Artigo, Alexandre Garcia, Gazeta do Povo - Medo fantasiado

Assisti, aos 23 anos, em 1964, à derrubada do presidente João Goulart. A principal justificativa era de um necessário contragolpe preventivo, para evitar que Goulart e a esquerda instalassem uma ditadura comunista. Quase 60 anos depois, sinto a volta da narrativa do contragolpe preventivo, agora a pretexto de evitar que (Jair) Bolsonaro e a direita instalassem uma ditadura fascista. Desta vez não foram as armas dos fardados, mas as canetas dos togados. Nem as Forças Armadas nem o Judiciário têm mandato popular para tomar decisões de tão grande importância, supostamente como protetoras do regime democrático. Em 1964 e agora, houve prisões genéricas “preventivas”.


Os dois acontecimentos se parecem; apenas com sinais diferentes e com a mesma falta de legitimidade − que só é conferida pelo voto popular, origem do poder. Nem militares nem juízes têm o voto do mandato popular. Em ambos os casos, o Congresso Nacional ficou encolhido. Em 1964 elegeu o general Castello Branco presidente. Agora foi um espectador passivo, mesmo quando foi esmagado o artigo 53, da inviolabilidade do mandato. Pode-se dizer que deputados e senadores, intimidados pela quantidade de processos que respondem, não estiveram à altura da procuração que lhes foi outorgada pelo voto de milhões de brasileiros. Ou seja, também nesse último contragolpe o Poder Legislativo, o primeiro na ordem dos três poderes como mostra a Constituição, esquivou-se para um lugar secundário.
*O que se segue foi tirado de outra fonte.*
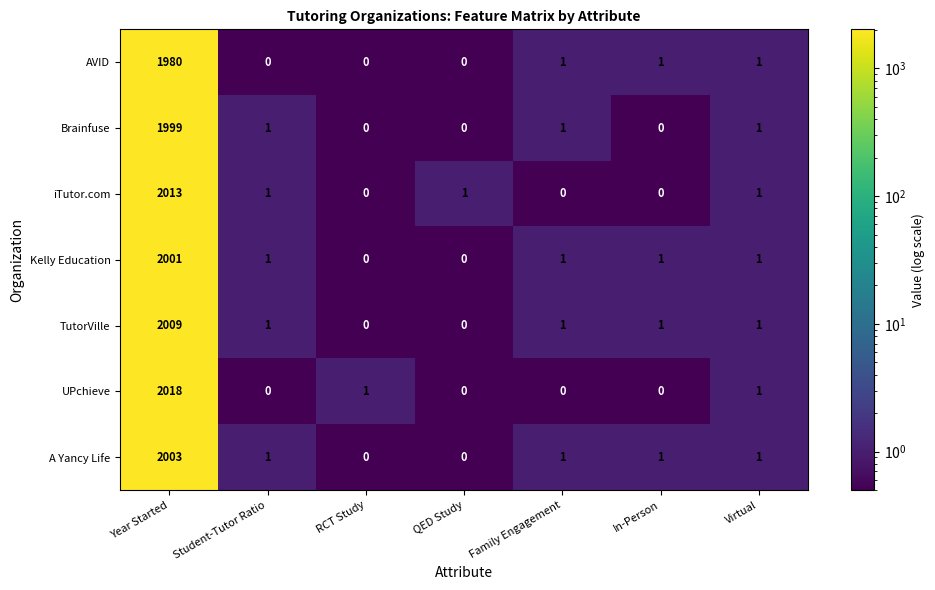

True or false: Kelly Education has a value of 722 at RCT Study.

False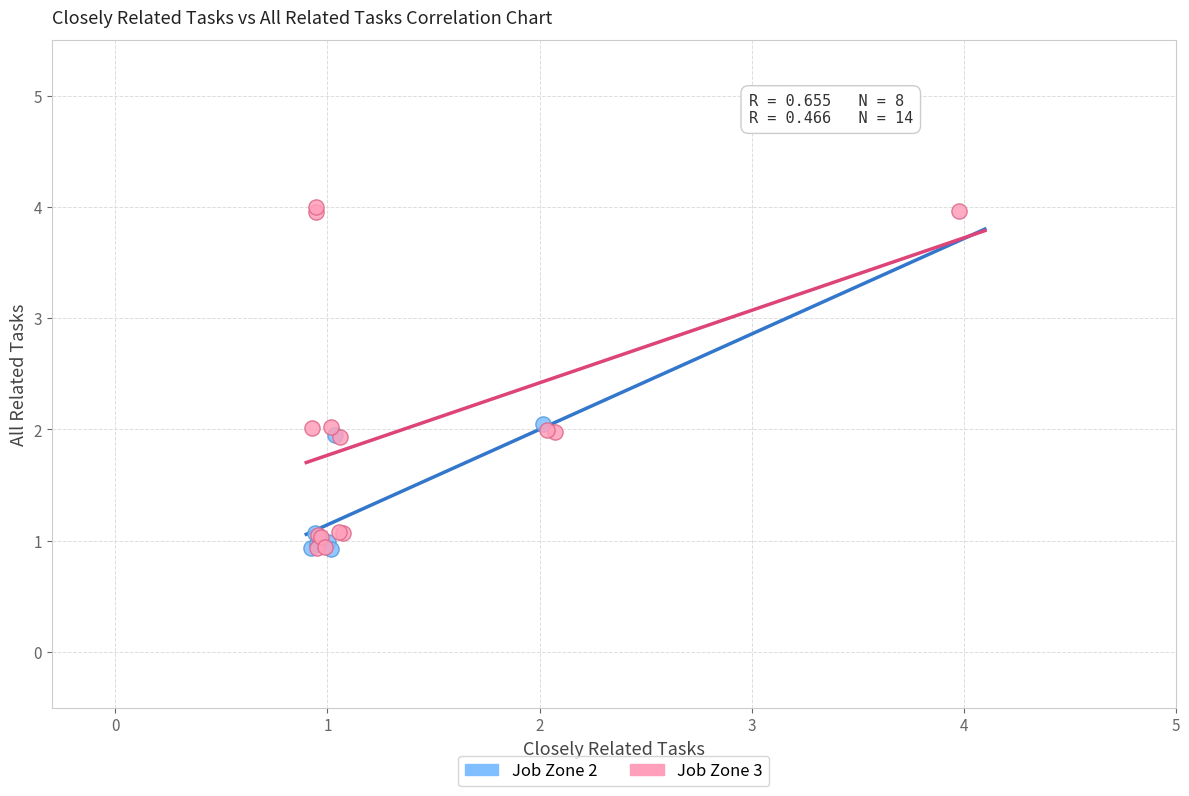

Which series has the widest spread of Y values?

Job Zone 3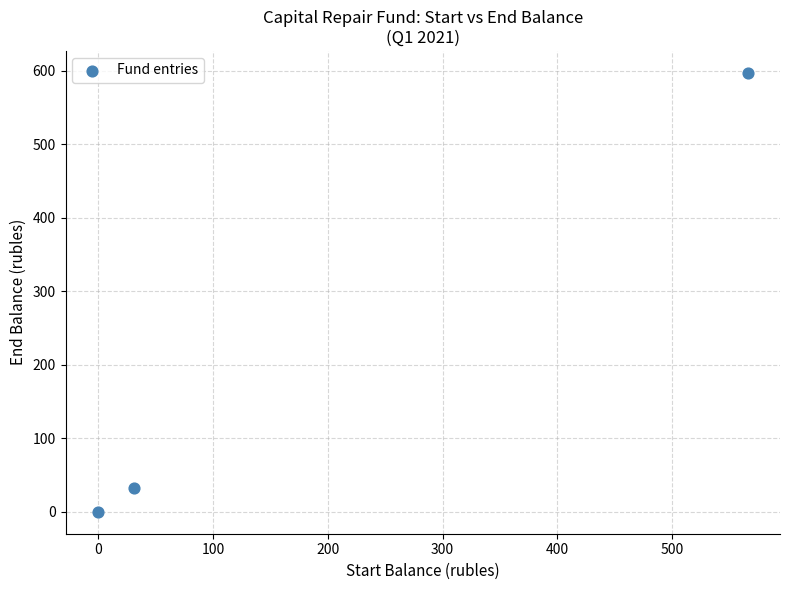

What Y value in the scatter plot is closest to 298?

31.8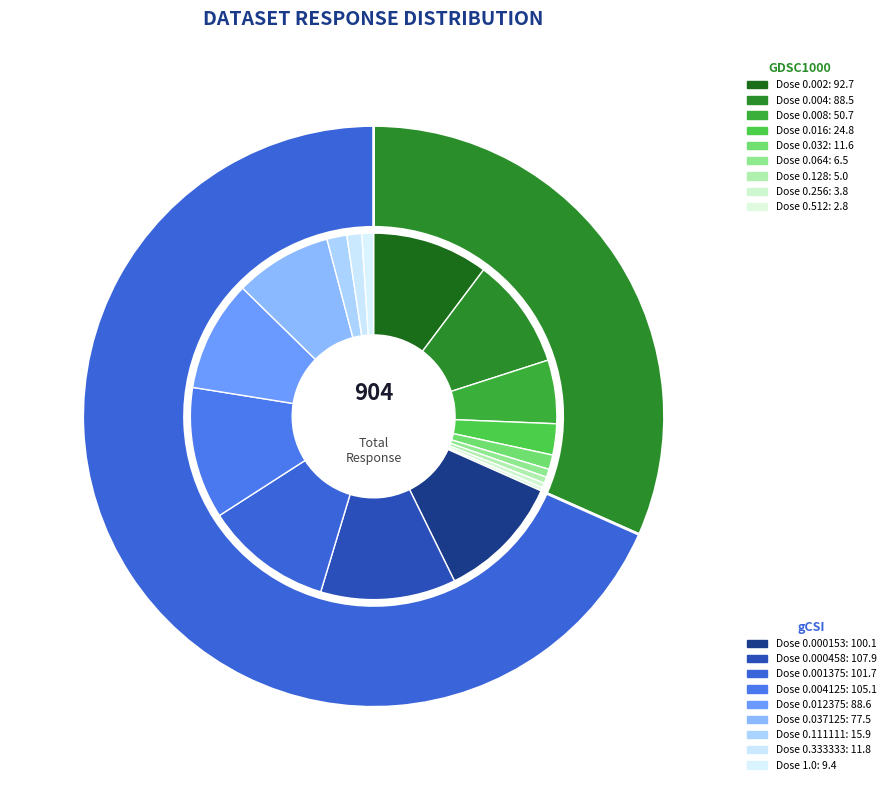

What is the largest slice in the pie chart?

gCSI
As Forças Armadas saem dos últimos acontecimentos sem a pecha do golpismo de 1964, que ainda vinha sendo usada. Impossível chamar agora de golpista instituição que se recusou a atender o apelo de uma massa por intervenção militar. Agora militares estão sendo criticados por terem se mantido na legalidade. Já o Supremo herdou a pecha. Tem sido criticado por não seguir a Constituição nem o devido processo legal. Adotou a novidade do ativismo a pretexto de evitar suposto golpe fascista. Suponho que já sinta que está numa camisa de 11 varas para encontrar uma saída que signifique o “retorno aos quadros constitucionais vigentes”, que foi a palavra de ordem no contragolpe de Lott no 11 de novembro de 1955, que garantiu Juscelino presidente, com Goulart de vice.


Golpes e contragolpes sempre provocam dores. Ontem em Brasília saiu mais uma vez o bloco do Pacotão − alusão ao Pacote de Abril editado por Geisel, criando o senador biônico. Em 1978, o Pacotão debochava de dois generais, o presidente e seu sucessor, chefe do SNI, fazendo trocadilho com o Aiatolá do Irã: Geisel, você nos atolou/ Figueiredo, você também vai nos “atolá”. Ninguém foi preso ao fim do desfile. Hoje, há centenas de homens e mulheres desesperados em presídios, pelo 8 de janeiro, e o povo ainda não sabe quem realmente entrou nos palácios e quem realmente quebrou o patrimônio de todos. Muito menos se sabe como entraram e quais foram as causas remotas do que desbordou na invasão das sedes dos Três Poderes. É a grande oportunidade de o Poder Legislativo renovado por eleição mostrar que faz jus à representação popular. É nos plenários políticos e não apenas na polícia, que deve ser investigado o grave acontecimento político do 8 de janeiro. Está nas mãos de deputados e senadores demonstrar que são o primeiro dos poderes numa democracia. E não o último num medo fantasiado de democracia.